The reason these policies are fantasies is because of the corruption that we have allowed to evolve inside Washington, D.C. One NASA scientist, Jim Hansen, has written that the biggest obstacle to climate change legislation is money in politics. That’s certainly true, but it’s not just true about climate change. Every important issue that Washington faces is affected by this corruption. And what America needs right now is candidates willing to explain this truth, to describe a plan to fix it, and to commit to fixing it not someday, but on Day One.
A “democracy” in which 400 families give 50 percent of the money in campaigns is not American democracy. It is a banana republic democracy. A “democracy” in which candidates for Congress spend 30 percent to 70 percent of their time raising money from the tiniest fraction of the 1 percent is not a democracy that could be responsive to the people. It is a democracy that will be responsive to those funders only. What America needs right now is to recognize — all of America, not just the Democrats — that until we fix this democracy, none of the urgent and important policies pushed by these politicians is possible.
They promise the moon. We need to promise the truth: that the rocket has no fuel to carry us to the moon, and it won’t get any, not until we find a way to restore a representative democracy. That truth doesn’t play well in D.C. The consultants think it’s a downer. They fear downers don’t win votes.

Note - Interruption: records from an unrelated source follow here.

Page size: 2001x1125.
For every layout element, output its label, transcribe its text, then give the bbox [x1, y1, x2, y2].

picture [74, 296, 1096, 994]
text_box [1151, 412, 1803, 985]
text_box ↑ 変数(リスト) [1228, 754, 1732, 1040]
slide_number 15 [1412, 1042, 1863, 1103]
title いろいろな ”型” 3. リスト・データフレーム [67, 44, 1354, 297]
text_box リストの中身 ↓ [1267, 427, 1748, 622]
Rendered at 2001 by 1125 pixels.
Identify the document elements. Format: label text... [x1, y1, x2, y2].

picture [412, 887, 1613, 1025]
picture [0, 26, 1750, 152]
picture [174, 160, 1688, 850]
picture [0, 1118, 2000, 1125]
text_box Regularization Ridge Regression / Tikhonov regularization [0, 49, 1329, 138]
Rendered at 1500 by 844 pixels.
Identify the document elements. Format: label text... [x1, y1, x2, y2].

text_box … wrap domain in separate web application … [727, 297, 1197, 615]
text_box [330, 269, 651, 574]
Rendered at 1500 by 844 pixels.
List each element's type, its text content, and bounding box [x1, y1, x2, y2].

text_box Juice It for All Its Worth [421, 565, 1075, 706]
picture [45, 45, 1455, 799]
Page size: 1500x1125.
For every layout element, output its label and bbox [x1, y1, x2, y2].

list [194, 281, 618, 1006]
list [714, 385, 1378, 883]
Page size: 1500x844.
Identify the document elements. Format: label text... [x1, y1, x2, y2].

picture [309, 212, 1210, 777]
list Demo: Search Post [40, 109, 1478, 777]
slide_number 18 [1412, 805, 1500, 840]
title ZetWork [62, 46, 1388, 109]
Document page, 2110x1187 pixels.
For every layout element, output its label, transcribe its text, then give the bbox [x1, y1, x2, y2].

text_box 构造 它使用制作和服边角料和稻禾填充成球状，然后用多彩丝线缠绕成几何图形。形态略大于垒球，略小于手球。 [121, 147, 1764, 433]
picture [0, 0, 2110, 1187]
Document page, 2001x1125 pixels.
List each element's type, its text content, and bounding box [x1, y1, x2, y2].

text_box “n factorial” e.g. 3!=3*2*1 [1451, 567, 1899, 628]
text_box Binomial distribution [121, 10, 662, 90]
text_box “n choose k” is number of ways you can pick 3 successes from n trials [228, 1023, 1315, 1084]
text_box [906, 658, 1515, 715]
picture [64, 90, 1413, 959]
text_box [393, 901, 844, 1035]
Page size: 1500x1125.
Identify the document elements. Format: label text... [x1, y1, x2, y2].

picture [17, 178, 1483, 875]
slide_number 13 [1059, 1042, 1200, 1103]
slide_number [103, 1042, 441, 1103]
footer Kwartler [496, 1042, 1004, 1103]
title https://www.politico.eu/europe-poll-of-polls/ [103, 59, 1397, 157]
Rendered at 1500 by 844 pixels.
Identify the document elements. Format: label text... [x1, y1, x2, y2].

But that truth need not depress anyone. The reforms that would fix this system are possible, and constitutional. And as poll after poll has demonstrated, such reforms would be supported strongly by voters in both parties. If these reforms were adopted, America could solve the real problems that are holding us back.
Democrats need to take the lead in pressing for this reform — real reform, not the pretense that transparency would fix everything, or the fantasy (as things stand now) of an amendment to the Constitution, or the suggestion that this corruption was created by the Supreme Court. Not reform as just one policy among fifteen, but as the first priority. That will make the party’s other priorities actually credible.
If we did that, we could rally to our side the many Independents and Republicans who also believe this system is a corruption, and that this corruption must end. Fixing this democracy would be easier than creating the Game of Thrones or Uber or the iPhone or Hamilton on Broadway. It’s the sort of thing Americans should be able to do well — if only we had leaders willing to rally America to what must be done now.
In 2008, Barack Obama said this to a Philadelphia audience:
If we don’t take up the fight [to change the way Washington works], then real change — change that would make a lasting difference in the lives of ordinary Americans — will keep getting blocked by the defenders of the status quo.
Obama was right in 2008. That he didn’t take up that fight then is one of the great missed opportunities of American political history.
We Democrats should take it up now. But that will only happen if there is someone on that debate stage willing to say what most of America is already thinking: Yes, the policies the Democrats are pushing are the future of America. But we won’t get any of them until we fix this democracy first. And we won’t fix this democracy until there is someone who is willing to rally America to that truth.
No Democrat is doing that right now. Someone should. I am trying. So why are the insiders trying to keep me silent?
Lawrence Lessig is a Democratic candidate for president, and Roy L. Furman professor of law and leadership at Harvard Law School.